By Joern Fischer
Last night, I had an interesting chat over dinner about ecosystem services and trade-offs. For a long time, I’ve felt that somehow trade-off analysis just doesn’t really excite me. I think I’ve finally figured out why.
My reading of the ecosystem services literature is that it developed a bit like this. Once upon a time, people recognised that the idea of conserving biodiversity for its own sake did not appeal sufficiently to the general public. So the metaphor of ecosystem services was created as a way to emphasise to people that nature actually matters not only for its own sake, but also for human well-being.
Armed with a lot of enthusiasm about this new framing for conservation, people set out to identify the possibilities of this new metaphor. I’d say people at this early stage of ecosystem services research set out to find new synergies — for example, was it possible to conserve species simply by appealing to the conservation of ecosystem services?

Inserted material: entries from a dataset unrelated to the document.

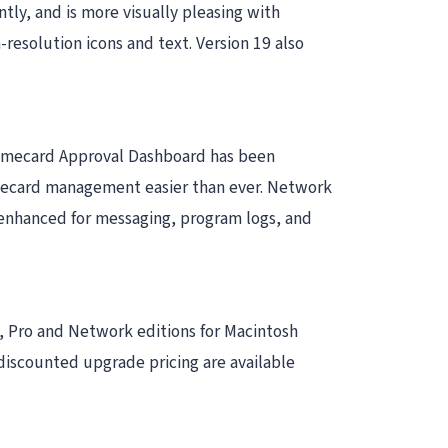
ntly, and is more visually pleasing with
resolution icons and text. Version 19 also
 Timecard Approval Dashboard has been
imecard management easier than ever. Network
 enhanced for messaging, program logs, and
ic, Pro and Network editions for Macintosh
iscounted upgrade pricing are available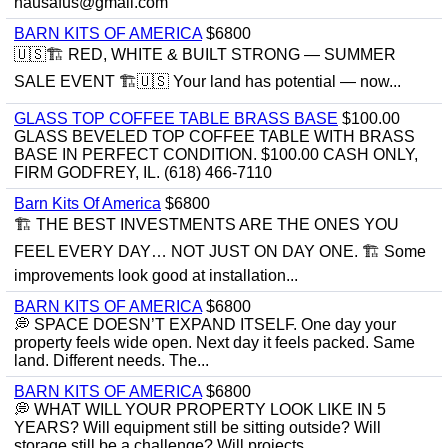
hausafus@gmail.com
BARN KITS OF AMERICA
$6800
🇺🇸🏗️ RED, WHITE & BUILT STRONG — SUMMER
SALE EVENT 🏗️🇺🇸 Your land has potential — now...
GLASS TOP COFFEE TABLE BRASS BASE
$100.00
GLASS BEVELED TOP COFFEE TABLE WITH BRASS
BASE IN PERFECT CONDITION. $100.00 CASH ONLY,
FIRM GODFREY, IL. (618) 466-7110
Barn Kits Of America
$6800
🏗 THE BEST INVESTMENTS ARE THE ONES YOU
FEEL EVERY DAY… NOT JUST ON DAY ONE. 🏗 Some
improvements look good at installation...
BARN KITS OF AMERICA
$6800
💭 SPACE DOESN’T EXPAND ITSELF. One day your
property feels wide open. Next day it feels packed. Same
land. Different needs. The...
BARN KITS OF AMERICA
$6800
💭 WHAT WILL YOUR PROPERTY LOOK LIKE IN 5
YEARS? Will equipment still be sitting outside? Will
storage still be a challenge? Will projects...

Then, as the ecosystem services concept began to mature in theory and application, an increasing amount of economics came into it. Services were being quantified in biophysical, and increasingly also in monetary terms. Optimisation started becoming possible: where should we have which kind of service? And what will be the cost of having one kind of service to another kind of service? Thinking in decision-relevant trade-offs had arrived.
Right now, my sense is that thinking about trade-offs is increasingly fashionable in the same research community that once upon a time emphasised the need to find synergies. Selling win-win solutions — or framing papers around win-win solutions — has got more difficult. People will be skeptical and will say that’s just seeing the world through rose-coloured glasses and in fact there are important trade-offs that must be considered.
True, I guess, but to my mind also rather uninspiring.
Let me draw a parallel to forecasting versus backcasting. Forecasting is the dominant scientific mode; we generate numbers about the future based on our understanding of the present. And then we work out things will continue to get worse. (Hooray.) Backcasting — the alternative — starts by asking where do we want to be, and what do we need to do to get there? What do we need to do to break out of current trends, rather than assume they must continue into the future? I like backcasting because it lifts us out of the present set of perceived constraints, and opens our minds to possibilities and new, creative solutions.
To me, this is also the reason why I’m un-enthused about trade-off analysis. We can understand in ever more detail the various constraints imposed on current management decisions. But this psychological space of perceiving the world in constraints — to my mind — is likely to keep us locked into the same general structures and thought processes that quite possibly, we need to break through. Seeking win-win solutions — just like backcasting — may be less “realistic” right now, but as a mindset, it paves creative avenues to finding a better future.
I won’t deny that we should be understanding constraints and trade-offs more carefully in some situations, for example to avoid unintended side-effects on marginalised groups. But the overwhelming emphasis on trade-offs in the literature at present, instead of on synergies and win-wins strikes me as also, inadvertently, constraining our thinking to what is — rather than opening it to what can be.